The authors propose a dual approach to address the challenges associated with multimodal reasoning. On the data side, they introduce an innovative pipeline for constructing multimodal preference datasets called MMPR. This involves leveraging automated systems to generate large-scale annotated datasets, crucial for training models on multimodal reasoning tasks. The pipeline caters to both scenarios where clear ground truths are available and where they are not, utilizing techniques such as Dropout Next-Token Prediction (Dropout NTP) for generating less direct, yet still valuable, training data.

On the model side, the development of MPO represents a key contribution. The MPO methodology combines preference optimization with traditional generative training, blending supervised fine-tuning (SFT) loss with preference and quality losses. The preference optimization aspect is inspired by recent advances in NLP, particularly Direct Preference Optimization (DPO).

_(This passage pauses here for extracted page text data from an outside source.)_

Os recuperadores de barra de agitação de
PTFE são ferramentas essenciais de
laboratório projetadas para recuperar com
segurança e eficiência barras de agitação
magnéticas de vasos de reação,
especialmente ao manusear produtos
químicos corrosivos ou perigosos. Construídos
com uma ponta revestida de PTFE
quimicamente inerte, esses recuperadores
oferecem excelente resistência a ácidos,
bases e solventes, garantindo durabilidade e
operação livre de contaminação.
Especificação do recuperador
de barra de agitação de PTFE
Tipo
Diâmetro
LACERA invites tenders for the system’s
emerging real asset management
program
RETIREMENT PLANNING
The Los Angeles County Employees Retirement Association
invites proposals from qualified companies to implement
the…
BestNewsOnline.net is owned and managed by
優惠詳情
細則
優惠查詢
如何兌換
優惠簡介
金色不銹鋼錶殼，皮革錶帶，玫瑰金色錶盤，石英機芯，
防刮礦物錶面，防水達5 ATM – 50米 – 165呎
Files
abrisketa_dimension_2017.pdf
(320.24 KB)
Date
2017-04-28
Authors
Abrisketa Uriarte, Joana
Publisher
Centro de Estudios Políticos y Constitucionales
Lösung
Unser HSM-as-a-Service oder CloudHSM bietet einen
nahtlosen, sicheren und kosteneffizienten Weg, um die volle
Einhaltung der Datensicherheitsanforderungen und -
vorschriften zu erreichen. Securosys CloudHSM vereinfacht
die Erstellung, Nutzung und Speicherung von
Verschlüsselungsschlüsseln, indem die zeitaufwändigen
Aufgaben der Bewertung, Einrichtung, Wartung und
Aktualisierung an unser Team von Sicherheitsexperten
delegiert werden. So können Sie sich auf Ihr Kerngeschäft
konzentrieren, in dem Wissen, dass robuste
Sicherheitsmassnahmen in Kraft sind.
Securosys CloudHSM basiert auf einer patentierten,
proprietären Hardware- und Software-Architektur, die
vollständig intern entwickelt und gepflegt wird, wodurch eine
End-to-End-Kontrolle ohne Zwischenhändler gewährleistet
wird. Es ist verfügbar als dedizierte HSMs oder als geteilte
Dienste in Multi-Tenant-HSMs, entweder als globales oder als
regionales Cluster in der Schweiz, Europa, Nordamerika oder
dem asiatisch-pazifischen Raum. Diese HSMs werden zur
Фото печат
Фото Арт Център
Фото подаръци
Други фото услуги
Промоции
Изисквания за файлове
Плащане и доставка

By incorporating these elements, MPO aims to address the distribution shift between training and inference phases, crucially enhancing the models’ ability to produce coherent and contextually appropriate CoT responses.

Experimental Results

The effectiveness of the MPO approach is showcased through extensive evaluations across various benchmarks. The authors report notable performance improvements—most distinctly in multimodal reasoning. For instance, their model InternVL2-8B-MPO demonstrates a significant 8.7-point accuracy improvement on the MathVista benchmark compared to its baseline InternVL2-8B, and its performance rivals that of models ten times its size, such as InternVL2-76B.

Additionally, the application of MPO demonstrates a reduction in hallucinations, a common issue in multimodal models, as evidenced by improvements in the POPE and MMHalBench benchmarks. These results underscore the algorithm’s effectiveness not only in reasoning tasks but also in improving the overall reliability and robustness of multimodal systems.

Implications and Future Directions

The theoretical implications of this research are profound, suggesting that systematically integrating preference optimization techniques with standard model training processes can substantially mitigate issues around response distribution shifts. The practical impact is equally significant; it enables more efficient resource utilization by achieving competitive performance with relatively smaller models, thus lowering the computational and environmental costs of deploying powerful AI solutions.

Looking forward, this work opens avenues for refining preference optimization methods, potentially exploring other dimensions of model training and inference discrepancies. Given the dataset's release and the open-source nature of the research, it serves as a foundation for future explorations into enhancing MLLM capabilities and addressing more comprehensive multimodal challenges.

In summary, this paper presents a significant step forward in strengthening the reasoning capacity of MLLMs by effectively leveraging preference-based methodologies, delivering improvements that align closer to human-like reasoning and understanding in multimodal contexts. This contributes to the broader goal of forging more intelligent and versatile AI systems capable of nuanced and contextually aware reasoning across complex, multimodal inputs.